▸ **SHORT EXERCISE**:
The data below should be printed in full, exactly, and without any of its images.

☆ ☆ ☆ ☆ ☆ ☆ ☆

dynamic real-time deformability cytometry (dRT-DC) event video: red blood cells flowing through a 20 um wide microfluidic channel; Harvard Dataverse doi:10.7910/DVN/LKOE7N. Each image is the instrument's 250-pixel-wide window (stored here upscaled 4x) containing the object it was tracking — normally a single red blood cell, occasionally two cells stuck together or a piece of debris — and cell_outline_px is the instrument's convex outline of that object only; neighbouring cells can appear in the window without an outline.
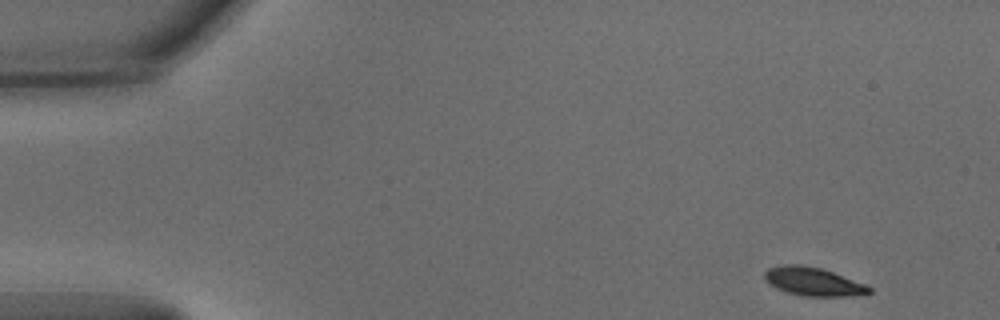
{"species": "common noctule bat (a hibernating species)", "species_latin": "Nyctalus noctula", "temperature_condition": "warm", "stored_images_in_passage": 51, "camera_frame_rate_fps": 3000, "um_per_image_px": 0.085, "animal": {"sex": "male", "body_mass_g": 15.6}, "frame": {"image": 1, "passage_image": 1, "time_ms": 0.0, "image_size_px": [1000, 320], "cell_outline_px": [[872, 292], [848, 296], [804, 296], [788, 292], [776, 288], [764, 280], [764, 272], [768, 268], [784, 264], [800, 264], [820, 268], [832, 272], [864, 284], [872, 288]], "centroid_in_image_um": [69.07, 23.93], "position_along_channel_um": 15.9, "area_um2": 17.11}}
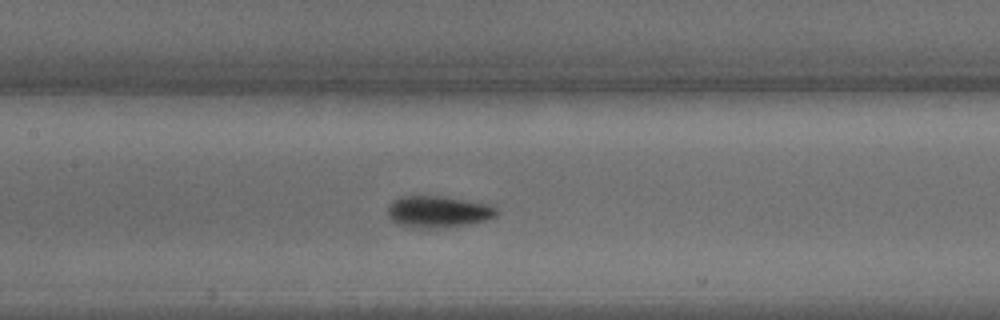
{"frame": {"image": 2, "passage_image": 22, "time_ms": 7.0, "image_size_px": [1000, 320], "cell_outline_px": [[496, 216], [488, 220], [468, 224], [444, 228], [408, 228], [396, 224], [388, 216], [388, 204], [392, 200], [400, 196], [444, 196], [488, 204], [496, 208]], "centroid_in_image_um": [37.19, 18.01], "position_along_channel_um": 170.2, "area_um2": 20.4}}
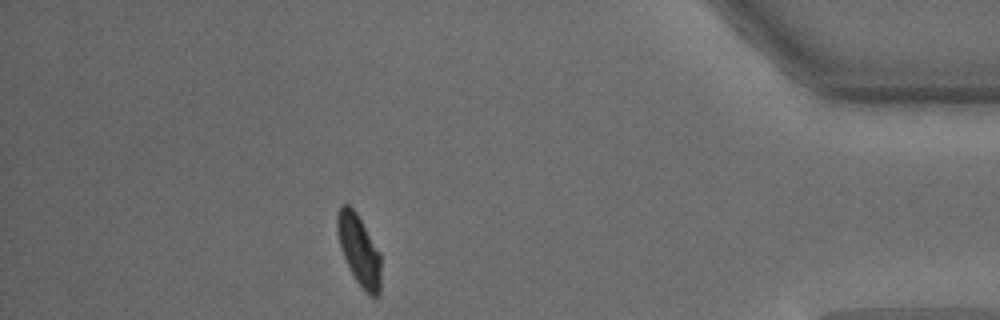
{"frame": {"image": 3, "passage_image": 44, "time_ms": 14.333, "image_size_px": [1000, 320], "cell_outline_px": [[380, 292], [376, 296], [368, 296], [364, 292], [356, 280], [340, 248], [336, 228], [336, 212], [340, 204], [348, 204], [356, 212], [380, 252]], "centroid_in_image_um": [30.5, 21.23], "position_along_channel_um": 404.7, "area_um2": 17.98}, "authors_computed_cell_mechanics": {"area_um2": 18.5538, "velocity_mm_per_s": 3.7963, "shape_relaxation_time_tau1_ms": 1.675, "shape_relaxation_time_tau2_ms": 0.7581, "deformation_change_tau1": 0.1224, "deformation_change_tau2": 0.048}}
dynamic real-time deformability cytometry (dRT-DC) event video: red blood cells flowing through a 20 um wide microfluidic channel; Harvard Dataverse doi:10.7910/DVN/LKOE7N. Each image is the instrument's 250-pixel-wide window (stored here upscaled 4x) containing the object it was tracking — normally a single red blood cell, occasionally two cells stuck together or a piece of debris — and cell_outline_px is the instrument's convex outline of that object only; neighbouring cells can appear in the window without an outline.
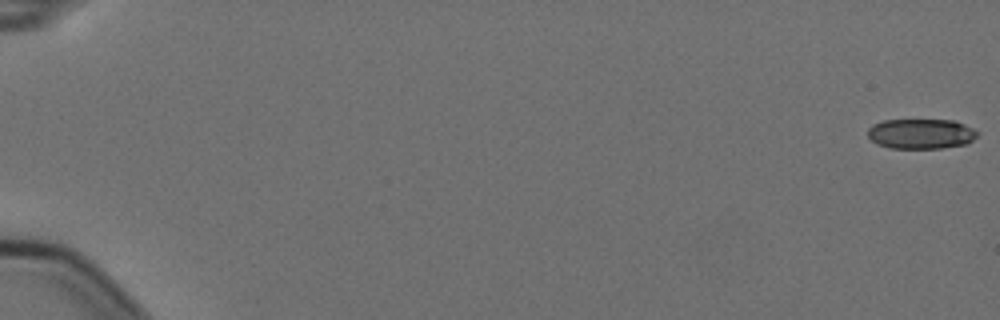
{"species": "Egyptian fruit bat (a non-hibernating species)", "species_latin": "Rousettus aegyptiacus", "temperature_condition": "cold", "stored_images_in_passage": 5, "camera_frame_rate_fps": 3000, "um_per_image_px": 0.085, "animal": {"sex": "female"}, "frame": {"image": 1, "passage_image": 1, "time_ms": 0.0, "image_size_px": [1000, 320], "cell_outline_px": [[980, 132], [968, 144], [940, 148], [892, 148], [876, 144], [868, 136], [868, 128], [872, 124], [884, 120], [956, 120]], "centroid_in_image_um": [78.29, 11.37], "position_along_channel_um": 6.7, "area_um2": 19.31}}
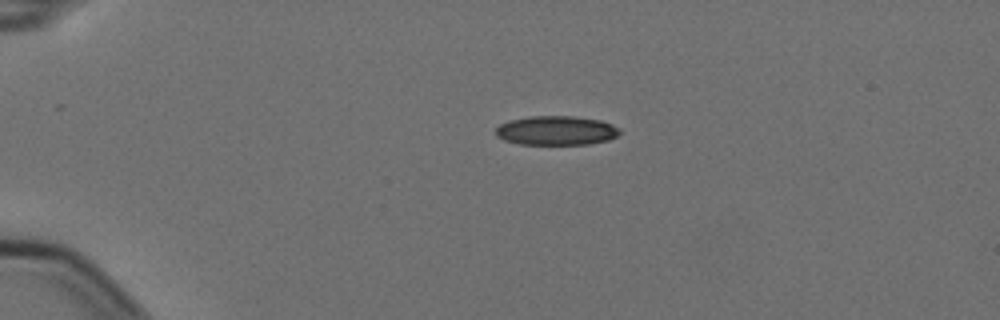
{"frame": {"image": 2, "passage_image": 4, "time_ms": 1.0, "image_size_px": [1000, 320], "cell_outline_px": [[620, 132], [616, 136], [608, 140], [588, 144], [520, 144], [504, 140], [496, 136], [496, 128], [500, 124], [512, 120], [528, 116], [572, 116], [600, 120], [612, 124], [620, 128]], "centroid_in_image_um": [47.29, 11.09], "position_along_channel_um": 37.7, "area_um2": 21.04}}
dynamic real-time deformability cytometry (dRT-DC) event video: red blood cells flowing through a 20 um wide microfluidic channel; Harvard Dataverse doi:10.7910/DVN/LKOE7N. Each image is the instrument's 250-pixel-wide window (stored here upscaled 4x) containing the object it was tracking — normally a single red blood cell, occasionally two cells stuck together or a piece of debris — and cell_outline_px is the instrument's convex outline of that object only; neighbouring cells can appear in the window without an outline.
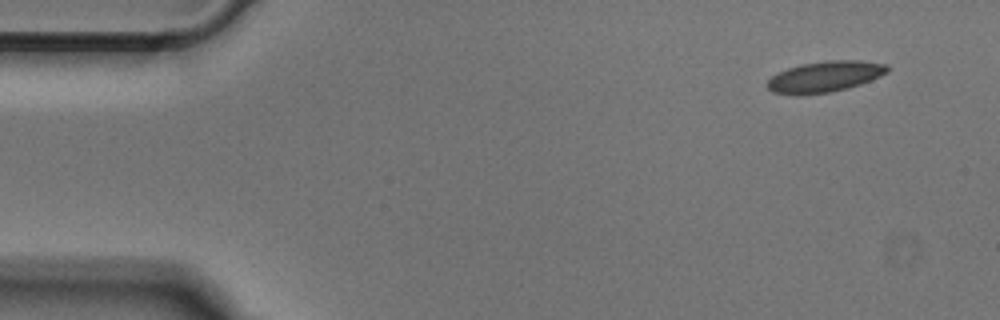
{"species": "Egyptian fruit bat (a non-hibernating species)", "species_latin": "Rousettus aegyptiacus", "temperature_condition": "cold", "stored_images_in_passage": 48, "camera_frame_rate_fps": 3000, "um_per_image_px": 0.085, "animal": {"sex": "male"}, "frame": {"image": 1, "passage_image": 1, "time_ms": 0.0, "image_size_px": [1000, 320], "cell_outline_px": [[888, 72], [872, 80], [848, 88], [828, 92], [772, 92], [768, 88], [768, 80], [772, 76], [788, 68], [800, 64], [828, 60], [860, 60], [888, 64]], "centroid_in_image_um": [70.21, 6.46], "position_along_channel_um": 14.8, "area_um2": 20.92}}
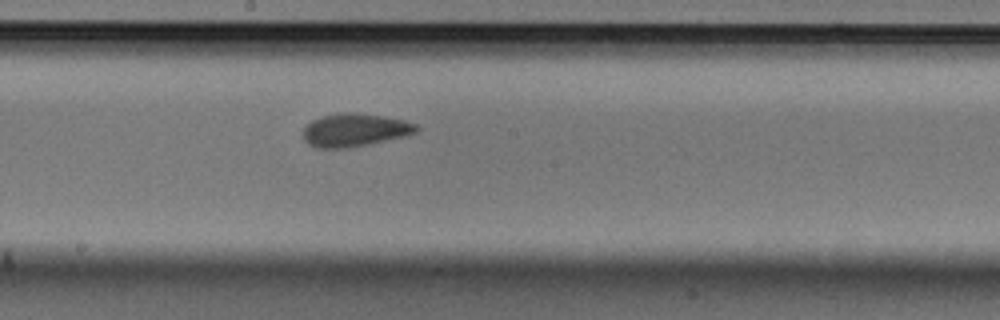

☆ ☆ ☆ ☆ ☆ ☆ ☆

▸ **RESULT**:
dynamic real-time deformability cytometry (dRT-DC) event video: red blood cells flowing through a 20 um wide microfluidic channel; Harvard Dataverse doi:10.7910/DVN/LKOE7N. Each image is the instrument's 250-pixel-wide window (stored here upscaled 4x) containing the object it was tracking — normally a single red blood cell, occasionally two cells stuck together or a piece of debris — and cell_outline_px is the instrument's convex outline of that object only; neighbouring cells can appear in the window without an outline.
{"species": "common noctule bat (a hibernating species)", "species_latin": "Nyctalus noctula", "temperature_condition": "warm", "stored_images_in_passage": 51, "camera_frame_rate_fps": 3000, "um_per_image_px": 0.085, "animal": {"sex": "male", "body_mass_g": 15.6}, "frame": {"image": 1, "passage_image": 1, "time_ms": 0.0, "image_size_px": [1000, 320], "cell_outline_px": [[872, 292], [848, 296], [804, 296], [788, 292], [776, 288], [764, 280], [764, 272], [768, 268], [784, 264], [800, 264], [820, 268], [832, 272], [864, 284], [872, 288]], "centroid_in_image_um": [69.07, 23.93], "position_along_channel_um": 15.9, "area_um2": 17.11}}
{"frame": {"image": 2, "passage_image": 22, "time_ms": 7.0, "image_size_px": [1000, 320], "cell_outline_px": [[496, 216], [488, 220], [468, 224], [444, 228], [408, 228], [396, 224], [388, 216], [388, 204], [392, 200], [400, 196], [444, 196], [488, 204], [496, 208]], "centroid_in_image_um": [37.19, 18.01], "position_along_channel_um": 170.2, "area_um2": 20.4}}
{"frame": {"image": 3, "passage_image": 44, "time_ms": 14.333, "image_size_px": [1000, 320], "cell_outline_px": [[380, 292], [376, 296], [368, 296], [364, 292], [356, 280], [340, 248], [336, 228], [336, 212], [340, 204], [348, 204], [356, 212], [380, 252]], "centroid_in_image_um": [30.5, 21.23], "position_along_channel_um": 404.7, "area_um2": 17.98}, "authors_computed_cell_mechanics": {"area_um2": 18.5538, "velocity_mm_per_s": 3.7963, "shape_relaxation_time_tau1_ms": 1.675, "shape_relaxation_time_tau2_ms": 0.7581, "deformation_change_tau1": 0.1224, "deformation_change_tau2": 0.048}}
dynamic real-time deformability cytometry (dRT-DC) event video: red blood cells flowing through a 20 um wide microfluidic channel; Harvard Dataverse doi:10.7910/DVN/LKOE7N. Each image is the instrument's 250-pixel-wide window (stored here upscaled 4x) containing the object it was tracking — normally a single red blood cell, occasionally two cells stuck together or a piece of debris — and cell_outline_px is the instrument's convex outline of that object only; neighbouring cells can appear in the window without an outline.
{"species": "Egyptian fruit bat (a non-hibernating species)", "species_latin": "Rousettus aegyptiacus", "temperature_condition": "cold", "stored_images_in_passage": 5, "camera_frame_rate_fps": 3000, "um_per_image_px": 0.085, "animal": {"sex": "female"}, "frame": {"image": 1, "passage_image": 1, "time_ms": 0.0, "image_size_px": [1000, 320], "cell_outline_px": [[980, 132], [968, 144], [940, 148], [892, 148], [876, 144], [868, 136], [868, 128], [872, 124], [884, 120], [956, 120]], "centroid_in_image_um": [78.29, 11.37], "position_along_channel_um": 6.7, "area_um2": 19.31}}
{"frame": {"image": 2, "passage_image": 4, "time_ms": 1.0, "image_size_px": [1000, 320], "cell_outline_px": [[620, 132], [616, 136], [608, 140], [588, 144], [520, 144], [504, 140], [496, 136], [496, 128], [500, 124], [512, 120], [528, 116], [572, 116], [600, 120], [612, 124], [620, 128]], "centroid_in_image_um": [47.29, 11.09], "position_along_channel_um": 37.7, "area_um2": 21.04}}
dynamic real-time deformability cytometry (dRT-DC) event video: red blood cells flowing through a 20 um wide microfluidic channel; Harvard Dataverse doi:10.7910/DVN/LKOE7N. Each image is the instrument's 250-pixel-wide window (stored here upscaled 4x) containing the object it was tracking — normally a single red blood cell, occasionally two cells stuck together or a piece of debris — and cell_outline_px is the instrument's convex outline of that object only; neighbouring cells can appear in the window without an outline.
{"species": "Egyptian fruit bat (a non-hibernating species)", "species_latin": "Rousettus aegyptiacus", "temperature_condition": "cold", "stored_images_in_passage": 48, "camera_frame_rate_fps": 3000, "um_per_image_px": 0.085, "animal": {"sex": "male"}, "frame": {"image": 1, "passage_image": 1, "time_ms": 0.0, "image_size_px": [1000, 320], "cell_outline_px": [[888, 72], [872, 80], [848, 88], [828, 92], [772, 92], [768, 88], [768, 80], [772, 76], [788, 68], [800, 64], [828, 60], [860, 60], [888, 64]], "centroid_in_image_um": [70.21, 6.46], "position_along_channel_um": 14.8, "area_um2": 20.92}}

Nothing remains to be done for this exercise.